*PROBLEM TO WORK ON*
Please write out all the entries below with "values" replaced by "figures" and everything else unchanged. Leave the pictures out of your answer.

Chart comprehension data:

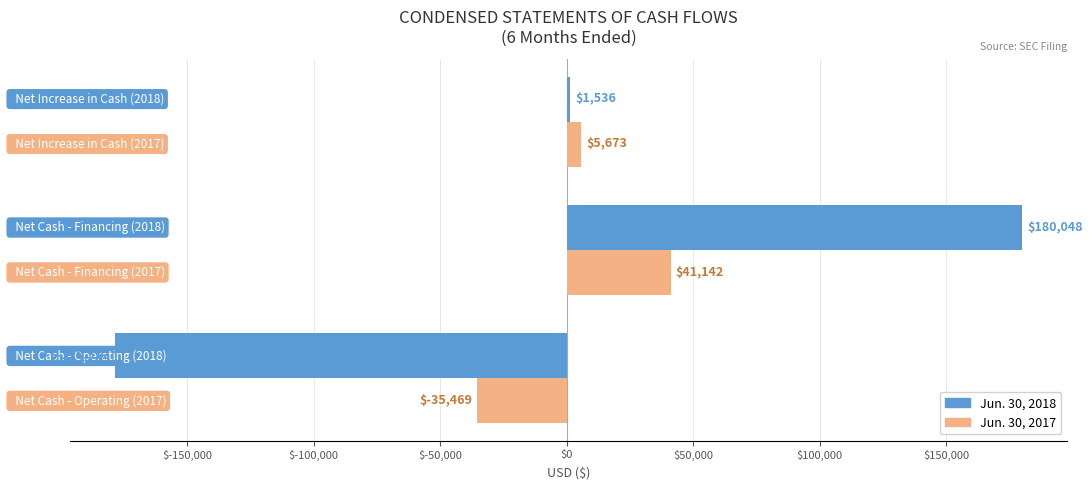

What is the sum of all Jun. 30, 2017 values?

11346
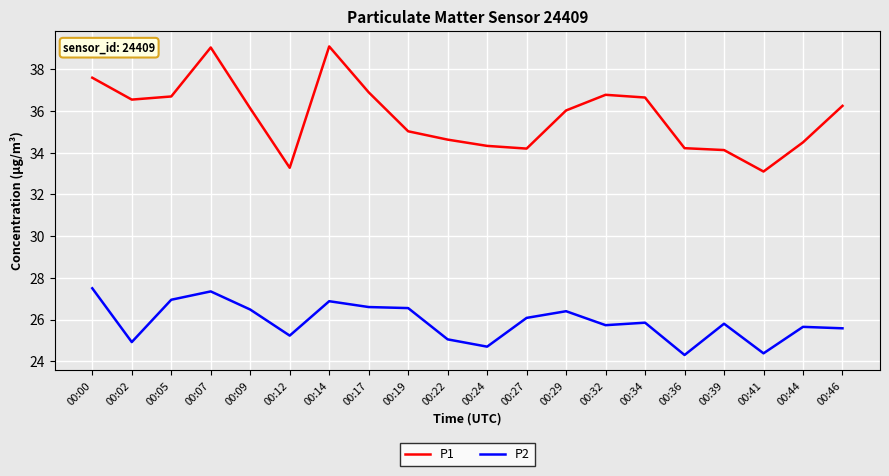

What are all the series names shown in the legend?

P1, P2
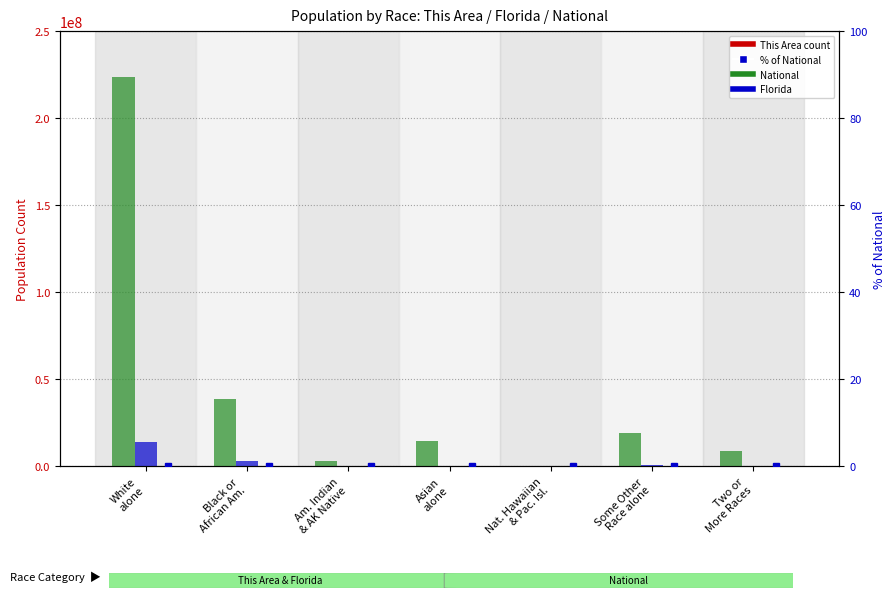

Rank the categories by Florida value from highest to lowest.

White
alone, Black or
African Am., Some Other
Race alone, Two or
More Races, Asian
alone, Am. Indian
& AK Native, Nat. Hawaiian
& Pac. Isl.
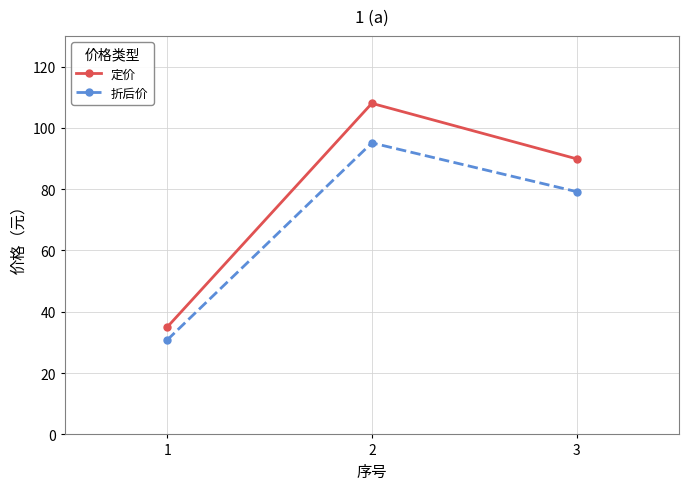

How many 定价 values are between 35 and 108?

3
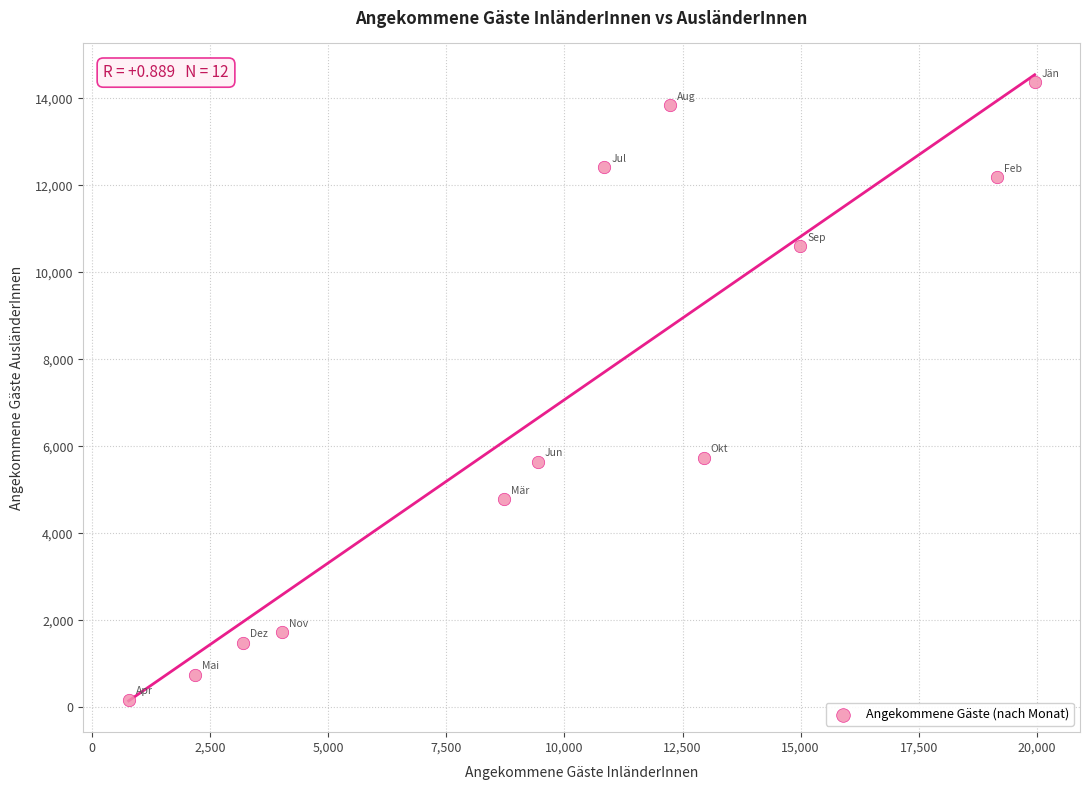

What is the average X value?

9871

*THE ANSWER*
What is the sum of all Jun. 30, 2017 figures?

11346

What are all the series names shown in the legend?

P1, P2

Rank the categories by Florida value from highest to lowest.

White
alone, Black or
African Am., Some Other
Race alone, Two or
More Races, Asian
alone, Am. Indian
& AK Native, Nat. Hawaiian
& Pac. Isl.

How many 定价 figures are between 35 and 108?

3

What is the average X value?

9871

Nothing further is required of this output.